> Saved entries
-=-=-
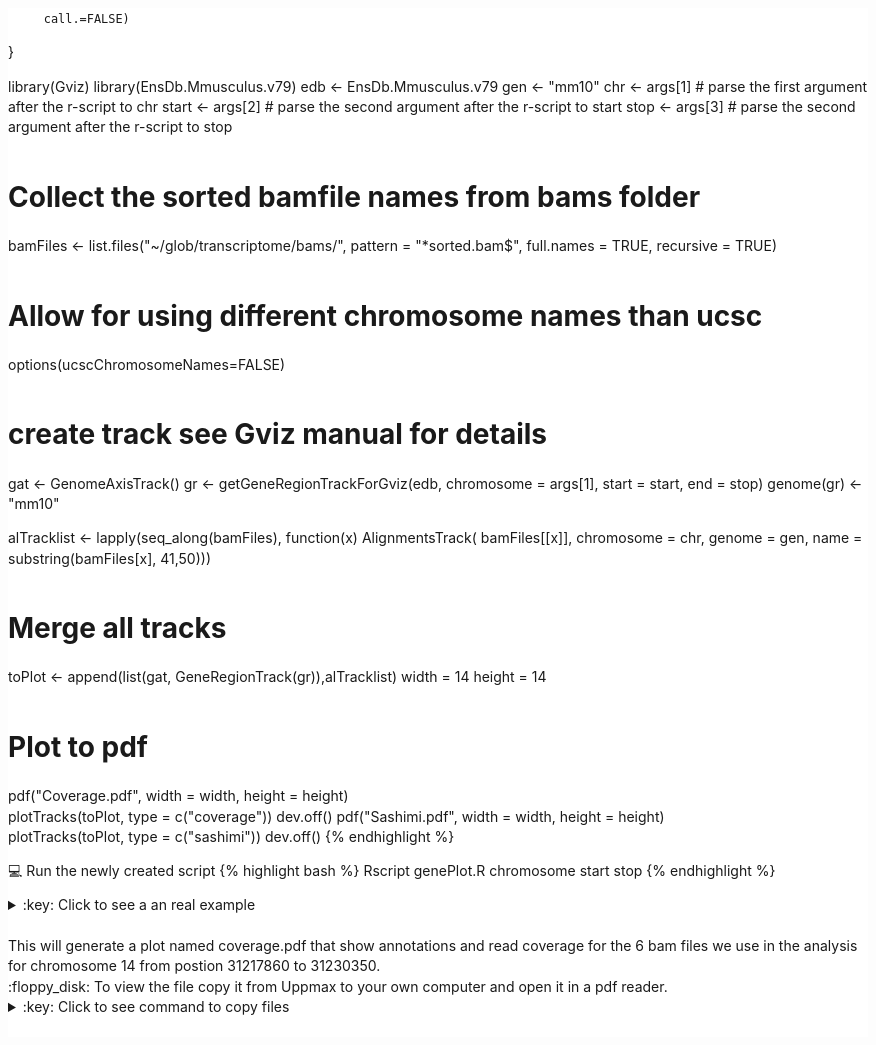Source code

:          call.=FALSE)
}

library(Gviz)
library(EnsDb.Mmusculus.v79)
edb <- EnsDb.Mmusculus.v79
gen <- "mm10"
chr <- args[1] # parse the first argument after the r-script to chr
start <- args[2] # parse the second argument after the r-script to start
stop <- args[3] # parse the second argument after the r-script to stop
# Collect the sorted bamfile names from bams folder
bamFiles <- list.files("~/glob/transcriptome/bams/", pattern = "*sorted.bam$",
                       full.names = TRUE, recursive = TRUE)
# Allow for using different chromosome names than ucsc
options(ucscChromosomeNames=FALSE)

# create track see Gviz manual for details
gat <- GenomeAxisTrack()
gr <- getGeneRegionTrackForGviz(edb, chromosome = args[1], start = start, end = stop)
genome(gr) <- "mm10"

alTracklist <- lapply(seq_along(bamFiles), function(x) AlignmentsTrack(
                                                           bamFiles[[x]],
                                                           chromosome = chr,
                                                           genome = gen,
                                                           name = substring(bamFiles[x], 41,50)))
# Merge all tracks
toPlot <- append(list(gat, GeneRegionTrack(gr)),alTracklist)
width = 14
height = 14

# Plot to pdf
pdf("Coverage.pdf", width = width, height = height)  
plotTracks(toPlot, type = c("coverage"))
dev.off()
pdf("Sashimi.pdf", width = width, height = height)  
plotTracks(toPlot, type = c("sashimi"))
dev.off()
{% endhighlight %}

:computer: Run the newly created script
{% highlight bash %}
Rscript genePlot.R chromosome start stop
{% endhighlight %}

<details><summary>:key: Click to see a an real example</summary></details>
<br />
This will generate a plot named coverage.pdf that show annotations and
read coverage for the 6 bam files we use in the analysis for
chromosome 14 from postion 31217860 to 31230350. 
<br />
:floppy_disk: To view the file copy it from Uppmax to your own computer and open it in a
pdf reader.
<details><summary>:key: Click to see command to copy files</summary></details>
<br />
-=-=-
Please reproduce the closing stretch of the records, from the line with "<details><summary>:key: Click to see a" through the last line, exactly as it stands.

<details><summary>:key: Click to see a an real example</summary></details>
<br />
This will generate a plot named coverage.pdf that show annotations and
read coverage for the 6 bam files we use in the analysis for
chromosome 14 from postion 31217860 to 31230350. 
<br />
:floppy_disk: To view the file copy it from Uppmax to your own computer and open it in a
pdf reader.
<details><summary>:key: Click to see command to copy files</summary></details>
<br />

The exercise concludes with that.